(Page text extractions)
*** Begin section ***

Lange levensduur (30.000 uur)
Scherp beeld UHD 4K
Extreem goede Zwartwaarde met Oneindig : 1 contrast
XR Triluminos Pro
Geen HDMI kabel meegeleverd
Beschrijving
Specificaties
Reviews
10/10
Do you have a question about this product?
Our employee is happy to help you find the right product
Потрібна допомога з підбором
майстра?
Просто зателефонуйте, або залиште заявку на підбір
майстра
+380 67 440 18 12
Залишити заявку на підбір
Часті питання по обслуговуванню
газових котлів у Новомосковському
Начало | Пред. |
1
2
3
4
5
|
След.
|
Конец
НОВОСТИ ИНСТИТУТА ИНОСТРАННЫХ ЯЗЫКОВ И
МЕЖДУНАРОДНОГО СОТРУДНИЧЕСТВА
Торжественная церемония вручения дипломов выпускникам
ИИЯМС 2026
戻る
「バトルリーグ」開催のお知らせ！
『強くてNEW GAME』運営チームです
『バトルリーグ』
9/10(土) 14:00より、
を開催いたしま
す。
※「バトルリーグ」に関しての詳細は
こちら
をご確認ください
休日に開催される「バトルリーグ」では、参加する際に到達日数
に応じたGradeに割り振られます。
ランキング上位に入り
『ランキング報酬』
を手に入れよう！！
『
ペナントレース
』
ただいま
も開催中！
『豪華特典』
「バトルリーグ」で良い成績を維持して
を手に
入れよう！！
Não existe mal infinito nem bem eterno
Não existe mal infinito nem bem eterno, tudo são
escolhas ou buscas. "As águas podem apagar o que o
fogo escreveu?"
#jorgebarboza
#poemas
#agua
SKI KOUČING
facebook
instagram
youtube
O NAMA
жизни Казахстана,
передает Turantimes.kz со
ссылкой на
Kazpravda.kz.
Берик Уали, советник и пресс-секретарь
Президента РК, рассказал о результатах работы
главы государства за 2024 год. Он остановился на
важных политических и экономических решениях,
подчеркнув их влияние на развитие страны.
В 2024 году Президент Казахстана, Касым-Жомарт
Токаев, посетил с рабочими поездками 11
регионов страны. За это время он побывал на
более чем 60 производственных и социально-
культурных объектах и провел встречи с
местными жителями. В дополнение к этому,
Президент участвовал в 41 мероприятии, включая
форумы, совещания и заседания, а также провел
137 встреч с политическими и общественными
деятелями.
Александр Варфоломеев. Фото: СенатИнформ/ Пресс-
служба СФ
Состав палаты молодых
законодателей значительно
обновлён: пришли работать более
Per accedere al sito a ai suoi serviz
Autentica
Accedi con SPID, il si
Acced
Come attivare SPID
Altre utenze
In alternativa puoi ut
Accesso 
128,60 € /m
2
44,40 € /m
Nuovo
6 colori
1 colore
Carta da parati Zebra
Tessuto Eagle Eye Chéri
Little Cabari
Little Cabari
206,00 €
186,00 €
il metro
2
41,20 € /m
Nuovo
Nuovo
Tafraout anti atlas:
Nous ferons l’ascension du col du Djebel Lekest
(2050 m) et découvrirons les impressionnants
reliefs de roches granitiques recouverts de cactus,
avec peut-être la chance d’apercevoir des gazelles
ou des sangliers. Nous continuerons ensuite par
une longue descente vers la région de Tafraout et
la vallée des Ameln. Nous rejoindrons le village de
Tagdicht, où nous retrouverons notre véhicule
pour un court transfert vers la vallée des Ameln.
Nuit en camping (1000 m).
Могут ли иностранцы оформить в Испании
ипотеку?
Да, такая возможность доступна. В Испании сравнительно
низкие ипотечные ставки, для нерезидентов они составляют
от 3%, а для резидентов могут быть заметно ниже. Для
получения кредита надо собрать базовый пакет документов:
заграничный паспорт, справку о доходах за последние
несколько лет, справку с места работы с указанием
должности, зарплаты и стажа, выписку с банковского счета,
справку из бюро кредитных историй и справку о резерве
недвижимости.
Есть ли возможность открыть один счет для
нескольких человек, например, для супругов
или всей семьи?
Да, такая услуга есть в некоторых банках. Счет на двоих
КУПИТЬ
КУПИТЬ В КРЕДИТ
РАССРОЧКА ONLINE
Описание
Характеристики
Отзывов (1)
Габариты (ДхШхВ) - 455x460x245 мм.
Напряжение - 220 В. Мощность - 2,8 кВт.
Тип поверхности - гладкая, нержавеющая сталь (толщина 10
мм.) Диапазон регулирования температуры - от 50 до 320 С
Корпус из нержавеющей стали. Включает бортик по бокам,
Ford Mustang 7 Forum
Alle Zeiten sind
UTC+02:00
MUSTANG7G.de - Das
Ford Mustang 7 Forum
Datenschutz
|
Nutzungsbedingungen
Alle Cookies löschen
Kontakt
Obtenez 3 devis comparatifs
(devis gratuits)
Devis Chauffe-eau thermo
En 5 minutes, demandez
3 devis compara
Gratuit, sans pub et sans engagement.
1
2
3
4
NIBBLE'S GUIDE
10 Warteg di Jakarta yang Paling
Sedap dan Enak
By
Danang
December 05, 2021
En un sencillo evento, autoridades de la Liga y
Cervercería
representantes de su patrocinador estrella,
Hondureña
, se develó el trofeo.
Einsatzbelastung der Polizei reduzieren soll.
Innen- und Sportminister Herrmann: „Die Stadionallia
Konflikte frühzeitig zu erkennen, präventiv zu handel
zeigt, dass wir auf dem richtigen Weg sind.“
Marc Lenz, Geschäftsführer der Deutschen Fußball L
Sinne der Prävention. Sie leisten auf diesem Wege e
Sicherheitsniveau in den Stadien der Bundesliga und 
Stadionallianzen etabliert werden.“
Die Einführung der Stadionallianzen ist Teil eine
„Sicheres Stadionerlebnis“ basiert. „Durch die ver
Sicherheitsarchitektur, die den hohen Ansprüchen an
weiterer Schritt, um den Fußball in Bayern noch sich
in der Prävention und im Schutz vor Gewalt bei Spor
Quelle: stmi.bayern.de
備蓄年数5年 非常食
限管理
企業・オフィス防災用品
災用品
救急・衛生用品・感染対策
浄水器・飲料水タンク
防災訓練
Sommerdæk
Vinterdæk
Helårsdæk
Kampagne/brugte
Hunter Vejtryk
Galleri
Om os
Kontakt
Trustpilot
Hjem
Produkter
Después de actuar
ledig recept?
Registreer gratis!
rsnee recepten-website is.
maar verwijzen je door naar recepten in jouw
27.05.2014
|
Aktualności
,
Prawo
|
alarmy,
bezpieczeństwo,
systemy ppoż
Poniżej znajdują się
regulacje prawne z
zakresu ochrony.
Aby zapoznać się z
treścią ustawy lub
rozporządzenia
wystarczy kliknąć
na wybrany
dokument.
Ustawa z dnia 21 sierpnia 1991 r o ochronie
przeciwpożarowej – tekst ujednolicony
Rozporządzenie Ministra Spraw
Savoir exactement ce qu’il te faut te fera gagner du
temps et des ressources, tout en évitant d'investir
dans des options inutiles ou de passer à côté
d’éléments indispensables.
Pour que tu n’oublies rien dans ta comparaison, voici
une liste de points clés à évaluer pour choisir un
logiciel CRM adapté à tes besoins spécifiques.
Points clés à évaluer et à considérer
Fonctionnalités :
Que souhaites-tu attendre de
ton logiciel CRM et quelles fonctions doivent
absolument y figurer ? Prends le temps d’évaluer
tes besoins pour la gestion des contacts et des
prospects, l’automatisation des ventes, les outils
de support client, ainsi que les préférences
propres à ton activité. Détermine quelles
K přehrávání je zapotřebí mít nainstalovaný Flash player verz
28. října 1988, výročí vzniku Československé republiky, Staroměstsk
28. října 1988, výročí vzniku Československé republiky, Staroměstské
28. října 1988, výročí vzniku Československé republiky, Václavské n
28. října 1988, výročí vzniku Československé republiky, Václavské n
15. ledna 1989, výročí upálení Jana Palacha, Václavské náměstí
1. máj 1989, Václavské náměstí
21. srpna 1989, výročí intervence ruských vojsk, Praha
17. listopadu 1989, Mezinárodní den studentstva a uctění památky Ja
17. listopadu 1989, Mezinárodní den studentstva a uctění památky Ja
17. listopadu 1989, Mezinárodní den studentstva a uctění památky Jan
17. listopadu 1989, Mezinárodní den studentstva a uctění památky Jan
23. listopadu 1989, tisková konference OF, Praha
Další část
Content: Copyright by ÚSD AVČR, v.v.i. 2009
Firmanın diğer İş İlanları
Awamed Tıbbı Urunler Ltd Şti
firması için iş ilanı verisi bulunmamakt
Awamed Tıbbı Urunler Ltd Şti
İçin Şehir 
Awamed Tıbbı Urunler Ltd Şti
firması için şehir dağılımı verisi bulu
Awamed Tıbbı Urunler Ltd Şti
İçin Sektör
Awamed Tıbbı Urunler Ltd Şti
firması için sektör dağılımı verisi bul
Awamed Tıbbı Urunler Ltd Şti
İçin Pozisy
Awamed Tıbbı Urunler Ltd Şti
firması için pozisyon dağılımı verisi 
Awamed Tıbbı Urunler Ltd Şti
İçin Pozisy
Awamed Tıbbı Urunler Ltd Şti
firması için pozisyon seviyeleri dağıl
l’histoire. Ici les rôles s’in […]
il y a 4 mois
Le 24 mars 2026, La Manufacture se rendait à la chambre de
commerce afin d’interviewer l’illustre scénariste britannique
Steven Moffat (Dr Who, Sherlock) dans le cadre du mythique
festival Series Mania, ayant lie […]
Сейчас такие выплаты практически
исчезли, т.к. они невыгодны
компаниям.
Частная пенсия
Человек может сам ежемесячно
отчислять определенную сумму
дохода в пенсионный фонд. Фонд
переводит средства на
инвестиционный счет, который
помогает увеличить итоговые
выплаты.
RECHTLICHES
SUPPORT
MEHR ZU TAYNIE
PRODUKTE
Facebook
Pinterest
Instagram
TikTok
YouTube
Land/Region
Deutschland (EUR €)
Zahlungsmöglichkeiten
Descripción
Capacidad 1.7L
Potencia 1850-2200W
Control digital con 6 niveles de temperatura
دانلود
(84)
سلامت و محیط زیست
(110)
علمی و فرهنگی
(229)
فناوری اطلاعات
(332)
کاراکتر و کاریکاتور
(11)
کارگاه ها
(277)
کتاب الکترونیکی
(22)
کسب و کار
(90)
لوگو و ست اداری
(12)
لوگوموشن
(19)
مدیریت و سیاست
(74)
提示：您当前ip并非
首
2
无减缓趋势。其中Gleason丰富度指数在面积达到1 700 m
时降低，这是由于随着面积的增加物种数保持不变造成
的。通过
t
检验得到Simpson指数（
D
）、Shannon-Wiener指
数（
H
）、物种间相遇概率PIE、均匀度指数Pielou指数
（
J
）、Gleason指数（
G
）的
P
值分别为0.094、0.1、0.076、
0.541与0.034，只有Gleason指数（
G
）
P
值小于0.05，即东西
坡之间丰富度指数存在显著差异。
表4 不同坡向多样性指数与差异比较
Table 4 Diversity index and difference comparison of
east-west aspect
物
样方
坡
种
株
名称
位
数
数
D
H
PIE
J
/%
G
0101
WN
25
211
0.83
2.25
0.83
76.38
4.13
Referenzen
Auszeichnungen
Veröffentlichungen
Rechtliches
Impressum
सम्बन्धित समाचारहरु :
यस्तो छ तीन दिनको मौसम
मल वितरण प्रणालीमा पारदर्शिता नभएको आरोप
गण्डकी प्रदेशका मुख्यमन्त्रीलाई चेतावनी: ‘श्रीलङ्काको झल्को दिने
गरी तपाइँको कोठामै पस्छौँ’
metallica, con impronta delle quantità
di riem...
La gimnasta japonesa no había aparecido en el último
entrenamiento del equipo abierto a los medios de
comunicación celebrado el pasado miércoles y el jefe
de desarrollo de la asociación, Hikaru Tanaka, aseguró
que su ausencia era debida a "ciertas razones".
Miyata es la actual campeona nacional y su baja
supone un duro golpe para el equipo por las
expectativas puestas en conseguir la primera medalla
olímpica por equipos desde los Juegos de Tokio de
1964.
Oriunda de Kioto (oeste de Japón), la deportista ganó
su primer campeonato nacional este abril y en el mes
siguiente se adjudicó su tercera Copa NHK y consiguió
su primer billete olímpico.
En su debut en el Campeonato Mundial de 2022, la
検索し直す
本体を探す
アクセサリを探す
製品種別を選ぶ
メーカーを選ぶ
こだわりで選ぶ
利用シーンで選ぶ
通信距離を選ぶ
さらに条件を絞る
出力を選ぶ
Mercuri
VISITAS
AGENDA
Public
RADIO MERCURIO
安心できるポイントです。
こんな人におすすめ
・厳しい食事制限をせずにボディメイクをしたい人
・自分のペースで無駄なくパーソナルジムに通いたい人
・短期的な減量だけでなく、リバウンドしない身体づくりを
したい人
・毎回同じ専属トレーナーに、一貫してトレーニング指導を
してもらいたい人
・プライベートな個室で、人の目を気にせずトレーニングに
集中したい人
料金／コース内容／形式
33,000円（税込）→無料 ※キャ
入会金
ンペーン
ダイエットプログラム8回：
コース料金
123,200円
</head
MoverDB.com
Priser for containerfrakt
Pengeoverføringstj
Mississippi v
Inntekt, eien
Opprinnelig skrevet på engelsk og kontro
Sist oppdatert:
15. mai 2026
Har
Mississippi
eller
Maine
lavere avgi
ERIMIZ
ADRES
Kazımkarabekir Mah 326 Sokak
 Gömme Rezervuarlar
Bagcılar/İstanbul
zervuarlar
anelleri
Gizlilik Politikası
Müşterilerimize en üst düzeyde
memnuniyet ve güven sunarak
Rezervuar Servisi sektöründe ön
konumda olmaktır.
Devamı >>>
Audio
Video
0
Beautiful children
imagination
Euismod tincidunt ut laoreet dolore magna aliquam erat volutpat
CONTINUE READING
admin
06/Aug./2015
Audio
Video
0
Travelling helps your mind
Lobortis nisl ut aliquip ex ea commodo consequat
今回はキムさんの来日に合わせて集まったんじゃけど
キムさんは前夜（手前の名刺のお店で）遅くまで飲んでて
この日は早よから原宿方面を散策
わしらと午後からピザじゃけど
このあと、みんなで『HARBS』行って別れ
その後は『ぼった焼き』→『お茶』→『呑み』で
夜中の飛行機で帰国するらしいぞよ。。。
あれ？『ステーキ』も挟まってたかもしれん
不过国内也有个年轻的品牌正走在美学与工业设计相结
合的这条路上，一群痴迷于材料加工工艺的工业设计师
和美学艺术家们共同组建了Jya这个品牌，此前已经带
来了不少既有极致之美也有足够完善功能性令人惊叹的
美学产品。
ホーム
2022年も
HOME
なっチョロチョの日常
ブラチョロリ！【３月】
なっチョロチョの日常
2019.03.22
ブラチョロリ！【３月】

*** End section ***

Select every line of the records that contains the word "existe" and copy each one.

Não existe mal infinito nem bem eterno
Não existe mal infinito nem bem eterno, tudo são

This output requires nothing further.